● **Excerpted text**:
^^^^^^^^

Image: Sam Howzit, Flickr (license)

Ride Count: 14

When Universal announced plans to bring a copy of their world-famous Studio Tour to Florida, Disney stepped in and committed to opening their own movie-themed park as a pre-emptive strike. Disney’s Hollywood Studios even stole Universal’s bread-and-butter Studio Tram Tour! Ultimately, Universal decided to let Disney take the concept and instead split the components of the Hollywood Studio Tour into separate, standalone attractions, creating Lost Legends: Kongfrontation, JAWS, T2 3-D, and Back to the Future: The Ride.

Universal Studios Florida may be one of the fastest-growing theme parks in the world right now, ambitiously and aggressively updating and replacing its original lineup of attractions with barely a nod to nostalgia. The moment a ride’s source material becomes outdated or a bigger box office hit becomes known, the park will cannibalize even classics to make room for the hottest current stars.

Still fresh from the opening of themed lands dedicated to The Simpsons (2013) and Harry Potter (2014), and the lukewarm opening of the forgettable Race Through New York Starring Jimmy Fallon (2016), the park opened the admittedly abysmal Fast & Furious: Supercharged – yet another screen-based simulator – seemingly cementing a downhill trajectory...

^^^^^^^^

In the theme park excerpt, what year is given for the opening of the themed land dedicated to Harry Potter?

^^^^^^^^

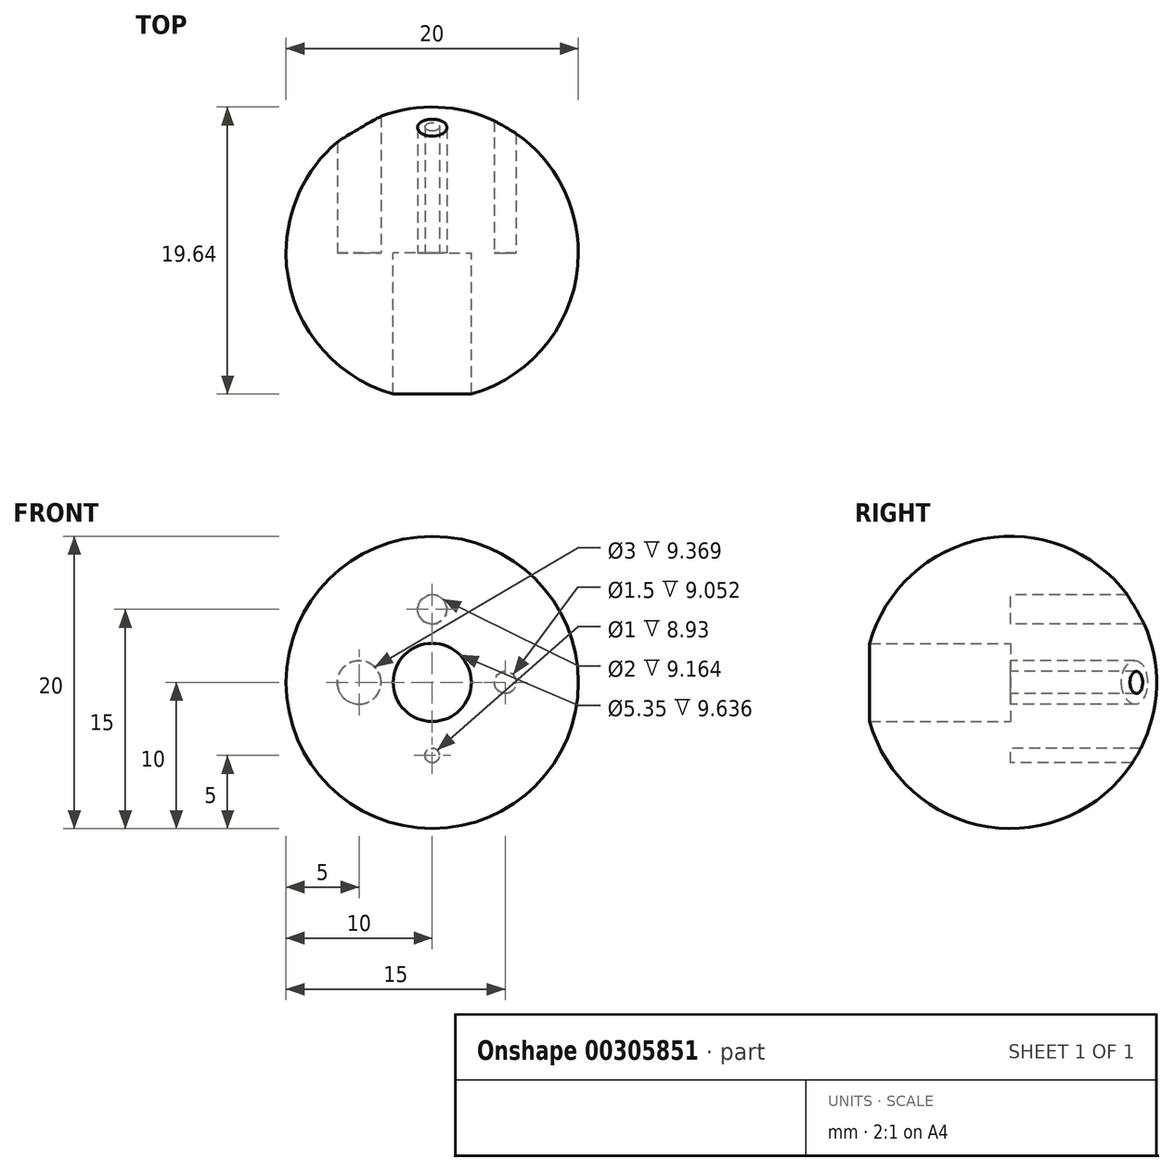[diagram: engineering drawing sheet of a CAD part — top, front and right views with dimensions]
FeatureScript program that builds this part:
annotation { "Feature Type Name" : "Feature", "Feature Type Description" : "" }
export const myFeature = defineFeature(function(context is Context, id is Id, definition is map)
    precondition{}
    {
        {
            var Q0;
            Q0=qCreatedBy(makeId("Front.planeOp"),FACE);
            var sketch = newSketch(context, id + "F0", { "sketchPlane" : qUnion([Q0])});
            skPoint(sketch, "E0.endSnap0", {"position": v(0, -12.5) * mm});
            skArc(sketch, "E1", {"start": v(-10, 0) * mm, "mid": v(0, -10) * mm, "end": v(10, 0) * mm});
            skLineSegment(sketch, "E2", {"start": v(-10, 0) * mm, "end": v(10, 0) * mm});
            skSolve(sketch);
        }
        {
            var Q0;
            Q0=qCreatedBy(makeId("Front.planeOp"),FACE);
            cPlane(context, id + "F1", {"entities" : qUnion([Q0]), "cplaneType" : CPlaneType.OFFSET, "offset" : 5 * mm, "oppositeDirection" : true, "width" : 150 * mm, "height" : 150 * mm});
        }
        {
            var Q0;
            Q0=makeQuery(id+"F0.imprint","IMPRINT",FACE,{"disambiguationData":[TD([[makeQuery(id+"F0.imprint","IMPRINT",EDGE,{"derivedFrom":sQuery(id+"F0.wireOp",EDGE,"E1")}),1.0]])]});
            var Q1;
            Q1=sQuery(id+"F0.wireOp",EDGE,"E2");
            revolve(context, id + "F2", {"entities" : qUnion([Q0]), "axis" : qUnion([Q1]), "revolveType" : RevolveType.FULL});
        }
        {
            var Q0;
            Q0=qCreatedBy(id+"F1.planeOp",FACE);
            var sketch = newSketch(context, id + "F3", { "sketchPlane" : qUnion([Q0])});
            skCircle(sketch, "E3", {"center": v(0, 0) * mm, "radius": 5 * mm, "construction": true});
            skCircle(sketch, "E4", {"center": v(0, 5) * mm, "radius": 1 * mm});
            skCircle(sketch, "E5", {"center": v(0, -5) * mm, "radius": 0.5 * mm});
            skCircle(sketch, "E6", {"center": v(5, 0) * mm, "radius": 0.75 * mm});
            skCircle(sketch, "E7", {"center": v(-5, 0) * mm, "radius": 1.5 * mm});
            skSolve(sketch);
        }
        {
            var Q0;
            Q0 = qSketchRegion(id + "F3", true);
            extrude(context, id + "F4", {"entities" : qUnion([Q0]), "operationType" : NewBodyOperationType.REMOVE, "endBound" : BoundingType.SYMMETRIC, "oppositeDirection" : true, "depth" : 10 * mm});
        }
        {
            var Q0;
            Q0=qCreatedBy(makeId("Front.planeOp"),FACE);
            var sketch = newSketch(context, id + "F5", { "sketchPlane" : qUnion([Q0])});
            skCircle(sketch, "E8", {"center": v(0, 0) * mm, "radius": 2.67 * mm});
            skSolve(sketch);
        }
        {
            var Q0;
            Q0 = qSketchRegion(id + "F5", true);
            var Q1;
            Q1=sQuery(id+"F5.wireOp",EDGE,"E8");
            extrude(context, id + "F6", {"entities" : qUnion([Q0]), "operationType" : NewBodyOperationType.REMOVE, "surfaceEntities" : qUnion([Q1]), "depth" : 50 * mm});
        }
    });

^^^^^^^^

● **Reply to the exercise**: 2014